> _ASSIGNED TASK_: Select and reproduce each line of the listing below that bears the string "Solution".

> _AVAILABLE DATA_:

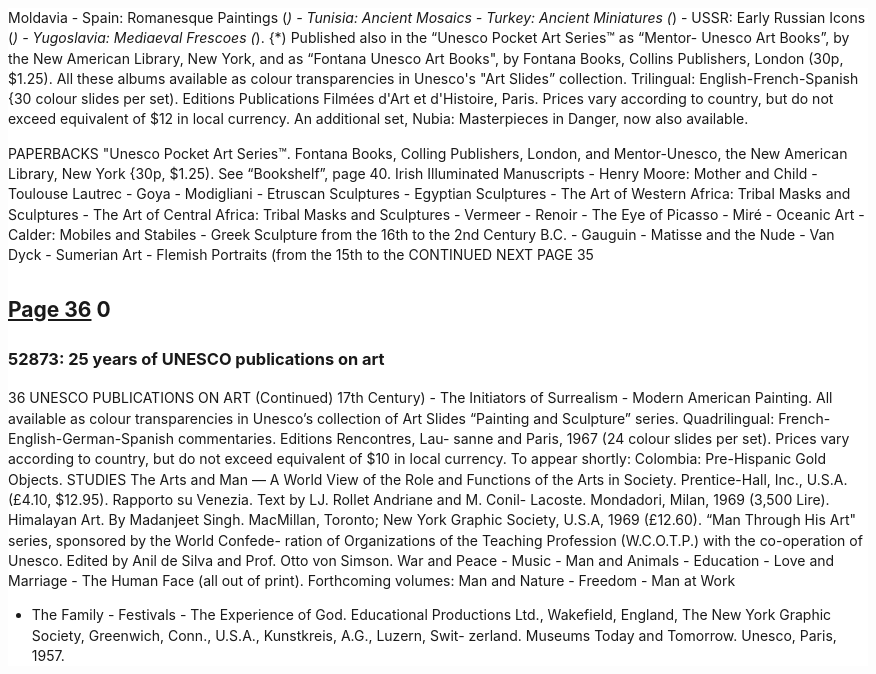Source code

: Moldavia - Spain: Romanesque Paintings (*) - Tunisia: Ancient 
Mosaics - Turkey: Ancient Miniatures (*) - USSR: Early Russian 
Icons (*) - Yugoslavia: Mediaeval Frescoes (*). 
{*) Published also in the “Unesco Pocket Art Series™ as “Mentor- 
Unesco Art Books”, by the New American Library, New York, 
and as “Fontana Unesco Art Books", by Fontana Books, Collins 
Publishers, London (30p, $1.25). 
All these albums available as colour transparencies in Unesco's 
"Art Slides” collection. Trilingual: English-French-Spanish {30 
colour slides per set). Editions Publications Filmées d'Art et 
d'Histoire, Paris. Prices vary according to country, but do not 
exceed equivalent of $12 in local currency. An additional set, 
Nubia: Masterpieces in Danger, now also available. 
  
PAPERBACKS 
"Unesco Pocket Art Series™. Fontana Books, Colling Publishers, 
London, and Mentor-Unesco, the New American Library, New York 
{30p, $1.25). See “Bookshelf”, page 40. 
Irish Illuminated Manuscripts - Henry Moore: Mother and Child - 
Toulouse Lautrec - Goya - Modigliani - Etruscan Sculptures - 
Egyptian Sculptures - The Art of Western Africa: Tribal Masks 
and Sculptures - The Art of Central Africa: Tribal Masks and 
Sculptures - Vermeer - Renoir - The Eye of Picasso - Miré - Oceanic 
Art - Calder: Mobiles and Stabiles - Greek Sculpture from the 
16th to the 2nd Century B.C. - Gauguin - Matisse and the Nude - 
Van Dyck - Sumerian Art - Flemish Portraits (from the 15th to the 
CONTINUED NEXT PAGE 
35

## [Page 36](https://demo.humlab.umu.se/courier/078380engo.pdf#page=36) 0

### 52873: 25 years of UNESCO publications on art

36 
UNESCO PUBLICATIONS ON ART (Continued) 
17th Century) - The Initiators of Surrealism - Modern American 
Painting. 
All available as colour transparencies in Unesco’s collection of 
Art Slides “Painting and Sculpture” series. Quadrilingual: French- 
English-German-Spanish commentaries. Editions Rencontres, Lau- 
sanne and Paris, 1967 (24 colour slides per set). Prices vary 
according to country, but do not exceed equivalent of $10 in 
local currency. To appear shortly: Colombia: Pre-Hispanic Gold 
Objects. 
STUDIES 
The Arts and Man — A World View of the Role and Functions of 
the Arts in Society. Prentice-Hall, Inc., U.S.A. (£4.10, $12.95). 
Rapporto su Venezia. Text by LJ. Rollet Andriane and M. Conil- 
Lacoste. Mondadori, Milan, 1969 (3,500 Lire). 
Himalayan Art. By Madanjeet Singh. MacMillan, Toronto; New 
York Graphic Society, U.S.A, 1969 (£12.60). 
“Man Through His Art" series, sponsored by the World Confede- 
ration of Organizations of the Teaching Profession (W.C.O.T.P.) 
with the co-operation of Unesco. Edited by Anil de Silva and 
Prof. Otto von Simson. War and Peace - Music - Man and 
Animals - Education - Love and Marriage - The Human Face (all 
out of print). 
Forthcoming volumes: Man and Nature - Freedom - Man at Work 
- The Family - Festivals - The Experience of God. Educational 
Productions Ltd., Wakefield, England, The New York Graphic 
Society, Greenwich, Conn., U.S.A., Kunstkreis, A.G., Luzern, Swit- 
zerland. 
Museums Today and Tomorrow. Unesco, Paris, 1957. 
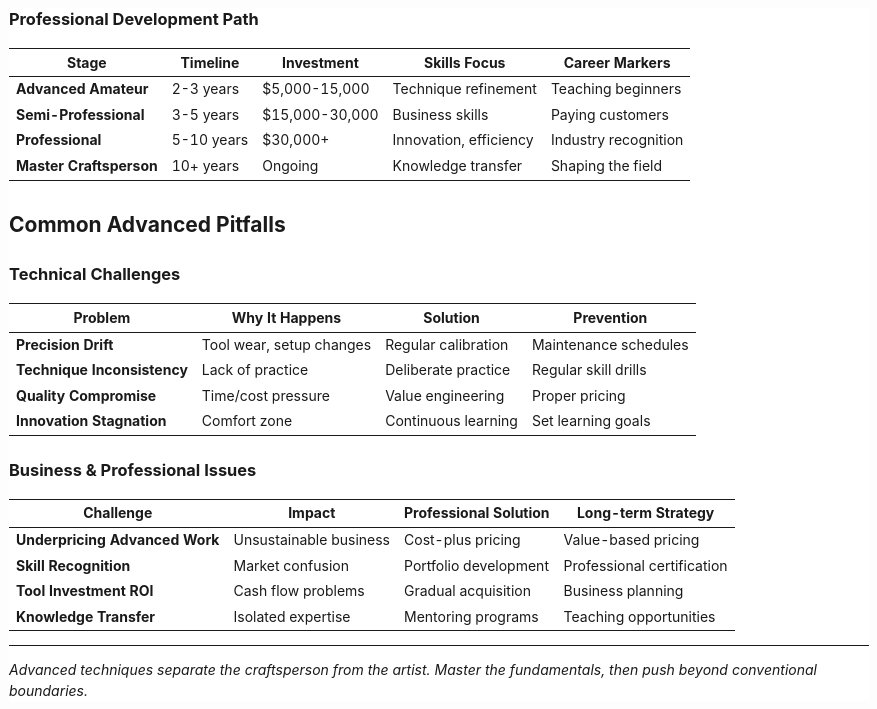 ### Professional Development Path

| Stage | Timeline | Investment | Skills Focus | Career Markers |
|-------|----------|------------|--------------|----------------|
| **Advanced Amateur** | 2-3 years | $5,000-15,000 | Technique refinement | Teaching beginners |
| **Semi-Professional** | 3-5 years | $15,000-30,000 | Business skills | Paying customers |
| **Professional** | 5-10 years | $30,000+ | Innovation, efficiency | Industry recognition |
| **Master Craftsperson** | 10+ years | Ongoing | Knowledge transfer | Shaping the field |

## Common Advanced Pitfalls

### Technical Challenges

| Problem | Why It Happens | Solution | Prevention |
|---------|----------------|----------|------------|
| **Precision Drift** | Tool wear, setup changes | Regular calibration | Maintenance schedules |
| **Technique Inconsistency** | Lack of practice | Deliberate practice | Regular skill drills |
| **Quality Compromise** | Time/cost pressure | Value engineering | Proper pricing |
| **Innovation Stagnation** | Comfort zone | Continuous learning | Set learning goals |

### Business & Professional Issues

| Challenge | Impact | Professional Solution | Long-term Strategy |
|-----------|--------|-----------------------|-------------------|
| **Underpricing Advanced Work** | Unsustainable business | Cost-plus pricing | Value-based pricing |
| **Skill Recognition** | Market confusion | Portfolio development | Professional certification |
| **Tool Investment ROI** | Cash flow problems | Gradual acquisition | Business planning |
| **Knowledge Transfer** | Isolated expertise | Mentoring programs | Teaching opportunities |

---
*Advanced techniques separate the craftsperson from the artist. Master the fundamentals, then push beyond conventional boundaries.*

> _ANSWER FOR THE TASK_:
| Problem | Why It Happens | Solution | Prevention |
| Challenge | Impact | Professional Solution | Long-term Strategy |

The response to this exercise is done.